## Required task
Transcribe every line of text in the entries below word for word, leaving out the pictures.
^^^^^^^^
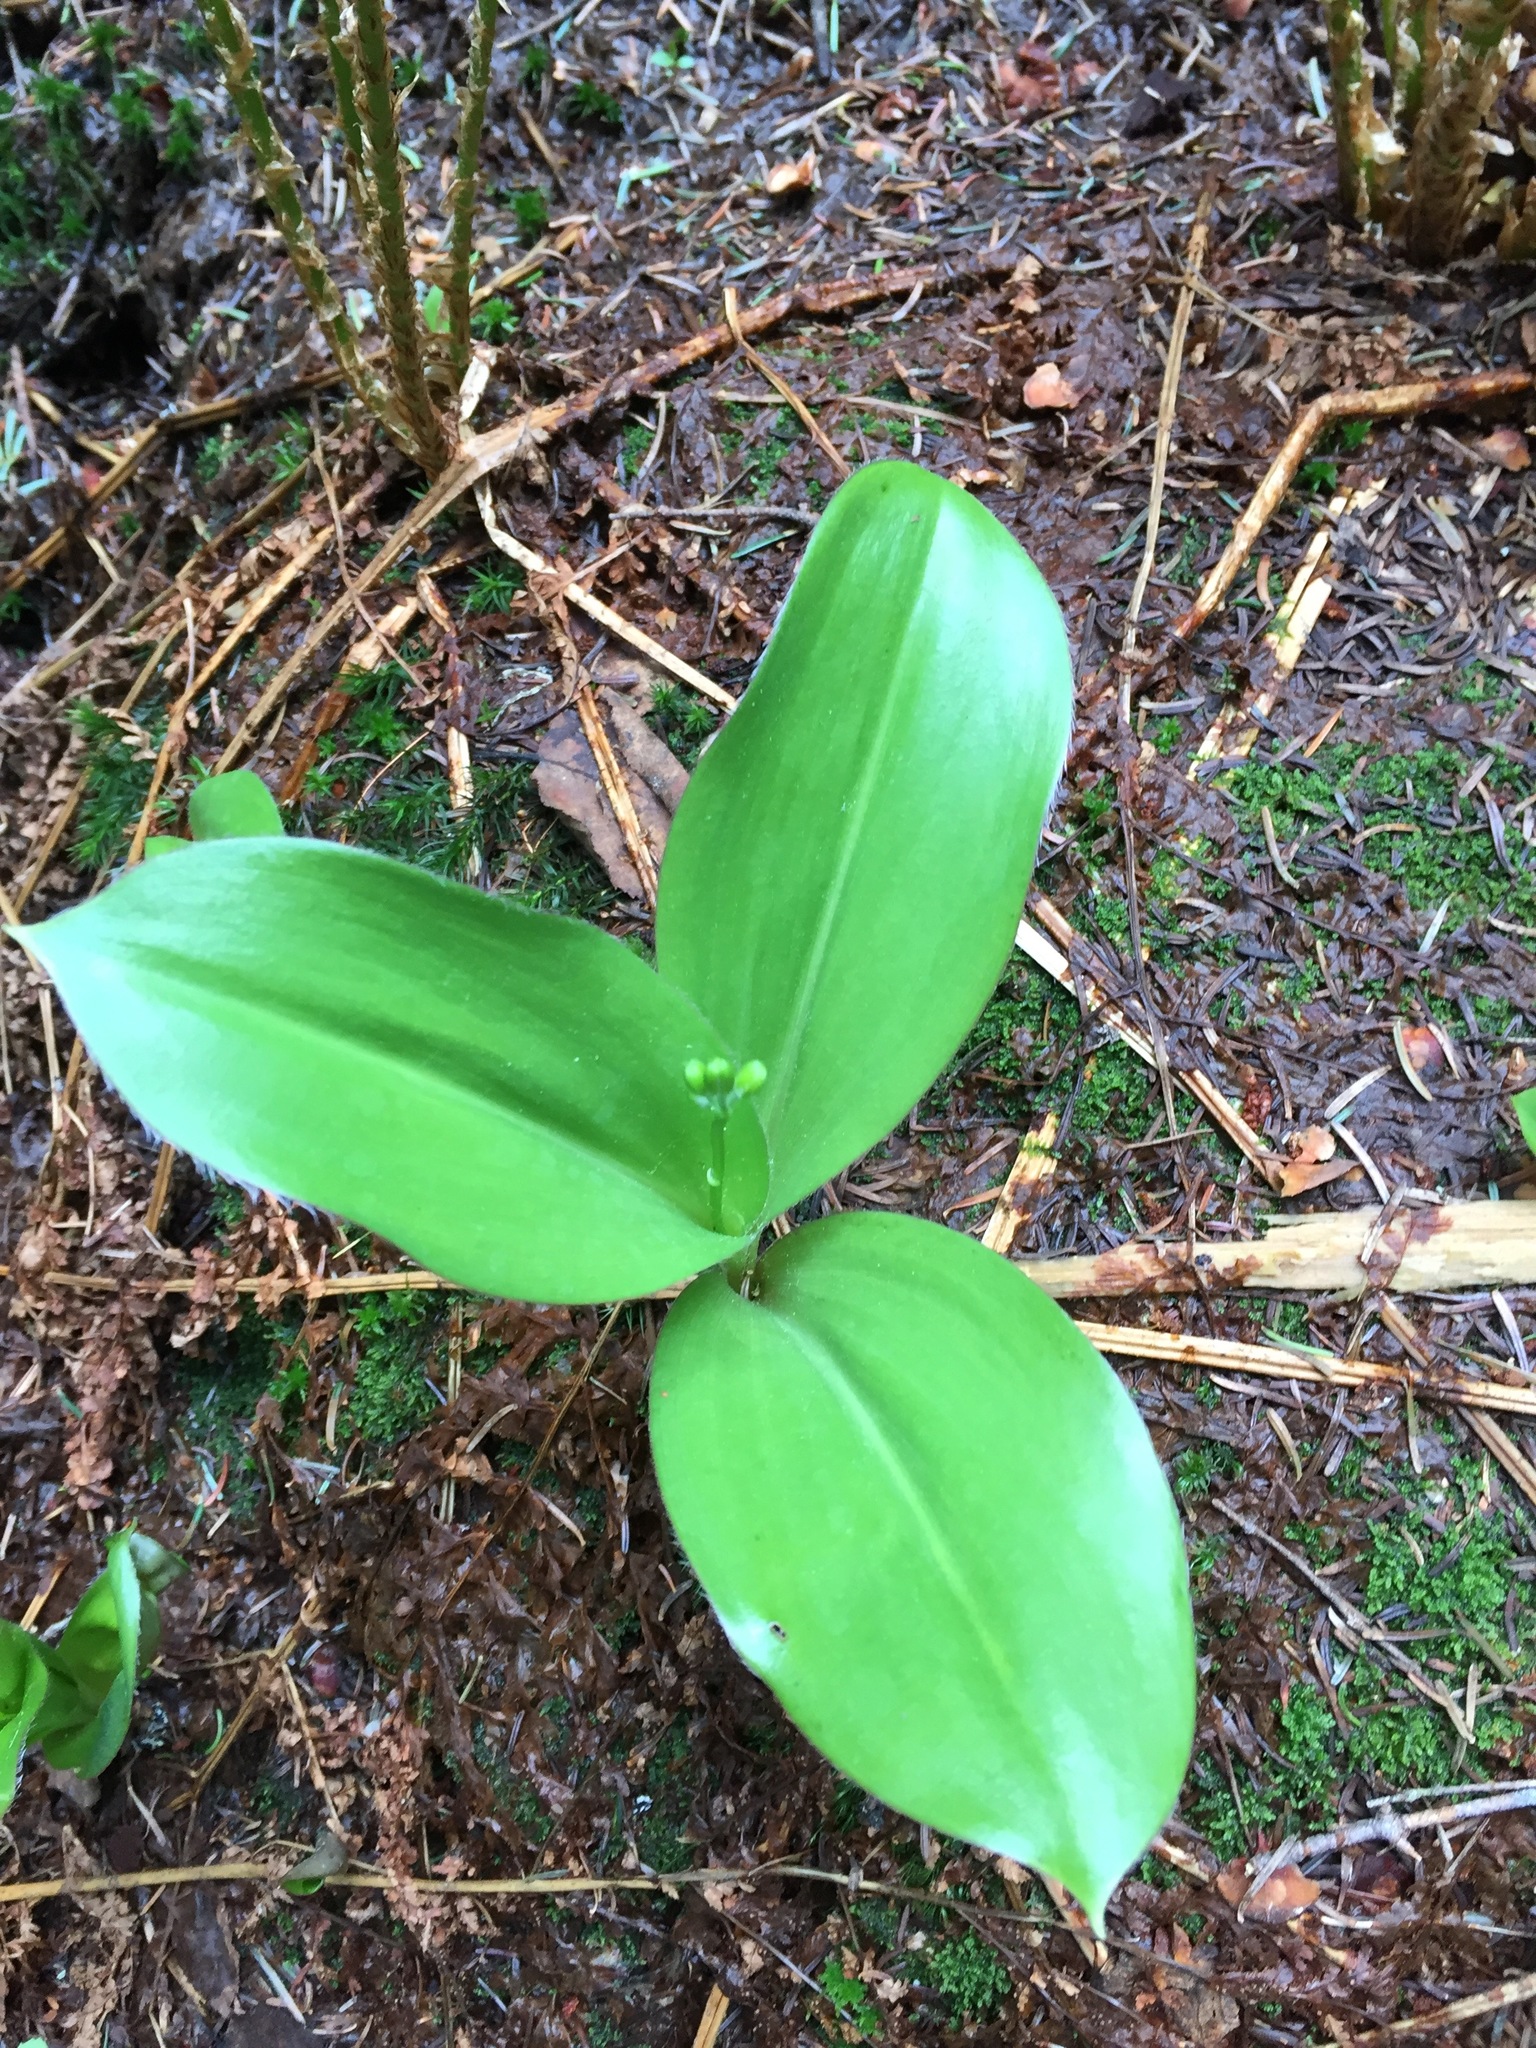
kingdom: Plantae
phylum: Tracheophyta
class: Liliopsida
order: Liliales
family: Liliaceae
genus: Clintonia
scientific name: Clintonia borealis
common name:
^^^^^^^^
## Answer to the task
kingdom: Plantae
phylum: Tracheophyta
class: Liliopsida
order: Liliales
family: Liliaceae
genus: Clintonia
scientific name: Clintonia borealis
common name:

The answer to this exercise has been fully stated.